(EXCERPTED PASSAGE)
Whether you visit Victoria, BC for a single overnight or an extended stay there are ways to have a priceless experience without breaking the bank.
Enjoy a pair of explorers’ travel log, giving you the encouragement to set sail for an affordable – yet unforgettable – budget Victoria visit.
2 guys (a father and college-age son on Spring Break from University)
2 days + 1 night
1 ‘Must See’ Attraction
Port Angeles to Victoria, BC
$298 USD TOTAL
Setting Sail – The Port Angeles Coho Ferry terminal is full of warmth and wonderful maritime displays, celebrating sailing heritage since 1959.
The 90-minute crossing quickly arrives in Victoria, already bustling with water taxis morning rowers and float planes flying to and fro.
Getting around – It’s apparent while entering Victoria harbor for docking that there is so much to see and so many places to explore. Just steps away from disembarking the M.V. Coho is the inviting grand lobby of the Fairmont Empress Hotel. Witnessing where the High Tea takes place, and the mix of fine Victorian English pergola’s and Canadian First Nations totems is doubly honoring to both cultures. With limited time and this single eye-full of Victoria wonder we both exclaim; “We need to see about renting bikes!?”
Which quickly leads us to the uber helpful Empress concierge / tour desk, and the good news that we are mere steps away from Cycle BC.
Their selection of bikes is divine. However, the call of Peter Fonda’s “Easy Rider”, and the itch of the open road on 49cc mopeds was calling to us. Thankfully, our visit was in late winter, mid-week, and the rush of tourist hadn’t yet descended upon British Columbia, so we were able to negotiate a super BOGO 24-hour rental deal. Soon hitting the streets, (not highway legal!), of Victoria! “Beep Beep”!
TIP – It never hurts to ask for a discount. Thanks to Matt and the Cycle BC team for helping expand our Victoria visit possibilities care of to these extra fun mopeds.
And as a bonus – we get a local’s take on authentic Victoria places we are sure not to miss.
And fun we had!
Riding along the waterfront on Dallas – into- Cresent – into – Beach Drive was outstanding!
Experience a mix of major attractions, such as the playful seals and cool houseboats on Fisherman’s Wharf (Did you know that Ellie at Barb’s Fish ‘n Chips tells us she sells just as much “Seal Snacks” to tourist as she sells of their famous Fish ‘n Chips?! “Well fed seals!”); combined with Beacon Hill Park’s Mile 0 for the of the Trans Canada Highway,to the forest of totems and the ponds full of ducks playing with gleeful toddlers.
Thanks to a low tide every waterfront park we pulled into invited us to explore the tidepools and – slippery! – rocky shore.
A whole new world opened up by simply popping on an inexpensive macro and fisheye lens on our iPhones.
One pocket-park (right where Dallas merges into Crescent) invited us to take in the view from a pair of Adirondack chairs perched just above the high tide level on a rocky knoll.

(PROBLEMS TO WORK ON)
1 – According to the Victoria travel log, why were the two travelers able to negotiate a buy-one-get-one 24-hour moped rental? Answer in one to three sentences.
2 – In the Victoria travel log, how long does the ferry crossing from Port Angeles to Victoria take?
3 – Continue the Victoria travel log from the point where it ends.

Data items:
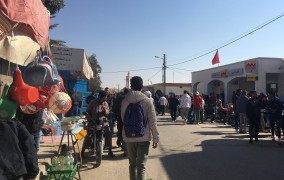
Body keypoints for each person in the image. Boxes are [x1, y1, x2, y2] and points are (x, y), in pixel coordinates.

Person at [121, 76, 159, 180]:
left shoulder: (125, 101)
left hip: (129, 137)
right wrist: (155, 138)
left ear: (131, 86)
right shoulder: (147, 101)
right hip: (143, 137)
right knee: (141, 166)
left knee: (132, 165)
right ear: (142, 86)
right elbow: (152, 121)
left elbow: (123, 119)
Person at [81, 90, 115, 158]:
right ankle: (83, 151)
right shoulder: (93, 102)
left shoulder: (105, 103)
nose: (106, 98)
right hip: (93, 122)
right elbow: (87, 111)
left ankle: (110, 150)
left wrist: (106, 111)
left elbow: (107, 113)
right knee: (88, 135)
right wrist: (89, 118)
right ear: (101, 97)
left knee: (108, 133)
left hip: (103, 122)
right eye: (105, 97)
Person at [114, 88, 129, 154]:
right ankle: (125, 146)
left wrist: (115, 116)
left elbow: (115, 107)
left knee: (120, 130)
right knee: (127, 131)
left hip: (120, 117)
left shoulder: (119, 98)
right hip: (128, 118)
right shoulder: (130, 98)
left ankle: (120, 141)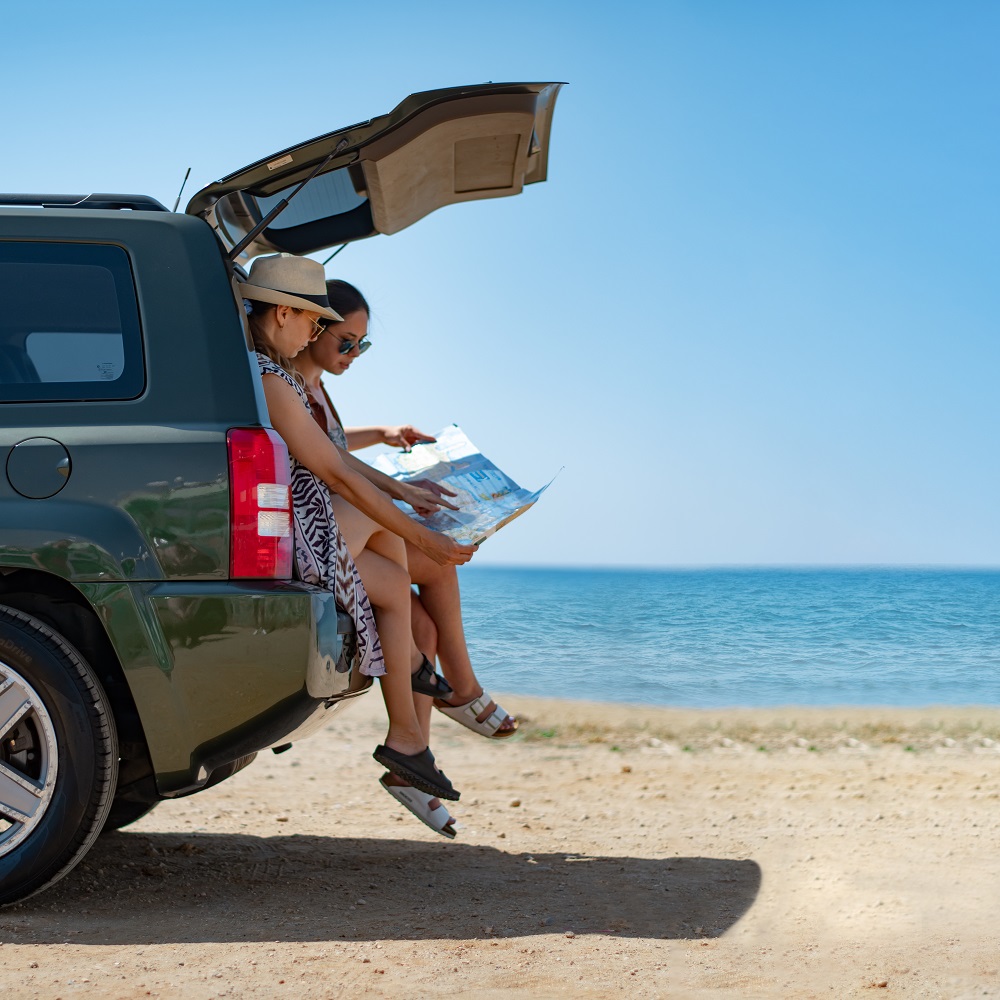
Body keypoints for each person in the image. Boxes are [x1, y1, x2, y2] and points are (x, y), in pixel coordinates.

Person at [239, 254, 475, 833]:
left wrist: (403, 494)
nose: (314, 333)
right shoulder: (267, 377)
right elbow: (335, 472)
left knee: (393, 581)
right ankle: (415, 685)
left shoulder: (273, 373)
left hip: (305, 522)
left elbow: (338, 460)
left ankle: (407, 738)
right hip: (294, 532)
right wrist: (423, 536)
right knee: (394, 537)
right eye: (313, 321)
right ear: (284, 313)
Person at [293, 279, 518, 751]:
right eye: (347, 342)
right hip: (324, 532)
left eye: (362, 345)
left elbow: (333, 444)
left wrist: (382, 432)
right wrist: (402, 494)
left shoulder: (317, 386)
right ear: (314, 327)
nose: (354, 354)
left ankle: (415, 751)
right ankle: (462, 689)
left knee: (424, 627)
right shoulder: (286, 384)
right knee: (433, 561)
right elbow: (331, 463)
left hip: (344, 526)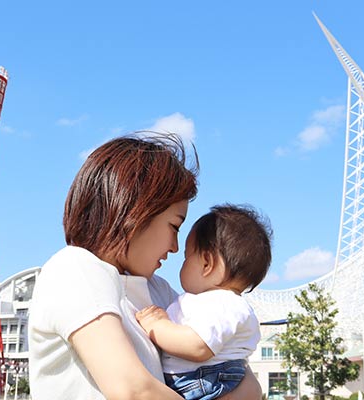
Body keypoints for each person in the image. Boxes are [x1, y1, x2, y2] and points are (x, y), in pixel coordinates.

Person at [28, 134, 262, 400]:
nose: (175, 247)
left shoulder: (158, 290)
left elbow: (244, 382)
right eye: (174, 225)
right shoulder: (76, 268)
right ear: (135, 211)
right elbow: (133, 390)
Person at [136, 204, 272, 399]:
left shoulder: (223, 304)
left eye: (186, 257)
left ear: (207, 264)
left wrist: (156, 325)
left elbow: (197, 346)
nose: (180, 260)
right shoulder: (214, 302)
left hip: (202, 382)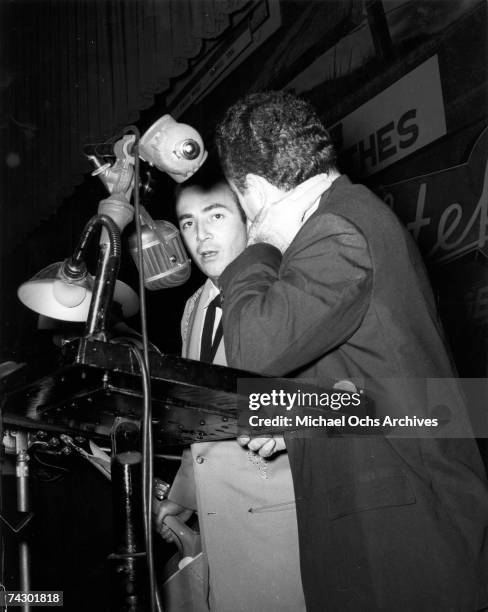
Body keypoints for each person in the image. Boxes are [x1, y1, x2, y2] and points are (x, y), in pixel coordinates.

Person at [215, 91, 488, 611]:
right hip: (388, 530)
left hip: (405, 539)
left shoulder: (336, 229)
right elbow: (374, 382)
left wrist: (254, 252)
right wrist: (288, 413)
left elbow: (252, 350)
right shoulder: (347, 218)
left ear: (249, 188)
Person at [155, 176, 307, 611]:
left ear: (248, 218)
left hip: (280, 526)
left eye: (216, 216)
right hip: (219, 532)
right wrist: (181, 502)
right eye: (187, 223)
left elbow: (345, 403)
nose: (200, 236)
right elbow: (200, 426)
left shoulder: (287, 287)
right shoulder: (192, 309)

(SET OF ANSWERS)
1 – They visited in late winter and mid-week, before the tourist rush had reached British Columbia, which put them in a position to negotiate the deal.

2 – The crossing takes 90 minutes.

3 –
The view of the Olympics peeking in and out behind distant clouds, and the constant movement of eagles, seals, and watercraft made this a perfect perch for soaking in the natural beauty of Victoria. An added bonus was meeting Richard & Gail, fellow travelers, visiting the coast from Calgary Canada. Richard came armed with tripod mounted DSLR, equipped with an enormous telephoto lens that we were sure could pick out skiers on the slopes of distant Hurricane Ridge .
After a late morning granola bar snack, we again hit the road riding through Oak Bay golf course, the streets of course, past gated mansions, and into the inviting Oak Bay Marina Park. Realizing we left our Top-Siders and Ascots at home, we continued through the eclectic mix of inviting storefronts combining to make Oak Bay Village. Hours of shopping – and plenty of $$ – could easily be spent amongst these tempting retailers and restaurants.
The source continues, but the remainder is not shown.